> **Problem requirements**
Your task is to copy every line below that contains the word "stack".

> **Records for processing**
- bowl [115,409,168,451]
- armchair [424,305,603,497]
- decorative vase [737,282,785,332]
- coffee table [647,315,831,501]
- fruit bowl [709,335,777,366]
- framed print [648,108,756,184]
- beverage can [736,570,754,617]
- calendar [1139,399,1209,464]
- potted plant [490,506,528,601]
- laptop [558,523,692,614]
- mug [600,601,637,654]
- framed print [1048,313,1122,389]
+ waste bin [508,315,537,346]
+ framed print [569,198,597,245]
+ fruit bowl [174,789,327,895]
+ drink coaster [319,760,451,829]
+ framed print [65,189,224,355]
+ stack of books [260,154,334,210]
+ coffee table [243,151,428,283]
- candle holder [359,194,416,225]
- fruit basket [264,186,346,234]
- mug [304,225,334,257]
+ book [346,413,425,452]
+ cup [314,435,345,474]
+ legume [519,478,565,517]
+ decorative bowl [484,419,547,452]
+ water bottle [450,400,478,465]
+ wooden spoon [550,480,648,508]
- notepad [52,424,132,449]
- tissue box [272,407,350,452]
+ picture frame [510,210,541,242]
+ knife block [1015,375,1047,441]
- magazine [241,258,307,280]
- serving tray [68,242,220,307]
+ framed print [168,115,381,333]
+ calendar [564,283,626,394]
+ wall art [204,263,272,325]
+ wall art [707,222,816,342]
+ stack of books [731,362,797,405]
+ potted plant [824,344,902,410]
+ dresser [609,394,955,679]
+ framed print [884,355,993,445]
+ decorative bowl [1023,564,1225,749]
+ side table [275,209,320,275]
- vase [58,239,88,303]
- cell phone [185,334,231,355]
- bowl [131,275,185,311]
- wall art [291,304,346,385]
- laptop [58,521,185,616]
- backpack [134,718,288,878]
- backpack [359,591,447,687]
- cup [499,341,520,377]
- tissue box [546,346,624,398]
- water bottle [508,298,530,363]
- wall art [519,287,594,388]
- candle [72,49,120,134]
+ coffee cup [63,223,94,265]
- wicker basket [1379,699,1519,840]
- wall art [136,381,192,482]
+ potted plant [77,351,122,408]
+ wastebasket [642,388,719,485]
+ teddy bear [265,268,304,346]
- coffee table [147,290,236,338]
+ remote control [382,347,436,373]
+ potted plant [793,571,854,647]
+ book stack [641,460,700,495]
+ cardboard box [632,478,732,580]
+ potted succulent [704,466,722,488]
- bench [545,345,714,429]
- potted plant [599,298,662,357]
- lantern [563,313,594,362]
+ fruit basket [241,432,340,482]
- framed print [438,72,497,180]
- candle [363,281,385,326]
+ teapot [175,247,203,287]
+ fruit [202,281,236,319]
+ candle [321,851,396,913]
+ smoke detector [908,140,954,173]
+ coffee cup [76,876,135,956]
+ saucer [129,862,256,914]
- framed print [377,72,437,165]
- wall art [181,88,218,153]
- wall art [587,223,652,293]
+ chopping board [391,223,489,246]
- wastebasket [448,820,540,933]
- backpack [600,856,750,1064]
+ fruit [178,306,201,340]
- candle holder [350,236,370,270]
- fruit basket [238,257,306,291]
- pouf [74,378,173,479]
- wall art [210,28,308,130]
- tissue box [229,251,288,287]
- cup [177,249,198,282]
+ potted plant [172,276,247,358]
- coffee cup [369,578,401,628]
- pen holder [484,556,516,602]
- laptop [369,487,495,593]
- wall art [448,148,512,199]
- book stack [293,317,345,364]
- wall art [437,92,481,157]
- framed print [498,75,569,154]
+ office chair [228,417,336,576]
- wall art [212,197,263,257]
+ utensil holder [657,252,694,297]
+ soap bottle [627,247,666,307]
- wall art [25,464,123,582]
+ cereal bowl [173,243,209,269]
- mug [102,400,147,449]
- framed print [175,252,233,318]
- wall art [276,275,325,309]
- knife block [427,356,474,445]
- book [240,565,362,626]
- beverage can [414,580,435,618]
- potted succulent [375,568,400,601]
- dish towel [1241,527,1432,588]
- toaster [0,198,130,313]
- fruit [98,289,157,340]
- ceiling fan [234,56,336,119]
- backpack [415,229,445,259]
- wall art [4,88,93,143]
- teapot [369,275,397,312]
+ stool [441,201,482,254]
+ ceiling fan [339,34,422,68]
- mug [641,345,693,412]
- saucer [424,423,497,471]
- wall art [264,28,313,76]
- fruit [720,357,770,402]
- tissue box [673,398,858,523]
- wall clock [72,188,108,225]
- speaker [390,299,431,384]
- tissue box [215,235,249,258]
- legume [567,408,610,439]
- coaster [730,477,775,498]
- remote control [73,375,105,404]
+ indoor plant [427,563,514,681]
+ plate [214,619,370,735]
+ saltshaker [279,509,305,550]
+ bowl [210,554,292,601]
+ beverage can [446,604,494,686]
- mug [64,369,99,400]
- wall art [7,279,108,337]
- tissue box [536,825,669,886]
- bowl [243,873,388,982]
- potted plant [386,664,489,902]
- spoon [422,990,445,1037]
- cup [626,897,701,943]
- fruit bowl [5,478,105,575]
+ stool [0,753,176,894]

> **Answer below**
+ stack of books [260,154,334,210]
+ stack of books [731,362,797,405]
+ book stack [641,460,700,495]
- book stack [293,317,345,364]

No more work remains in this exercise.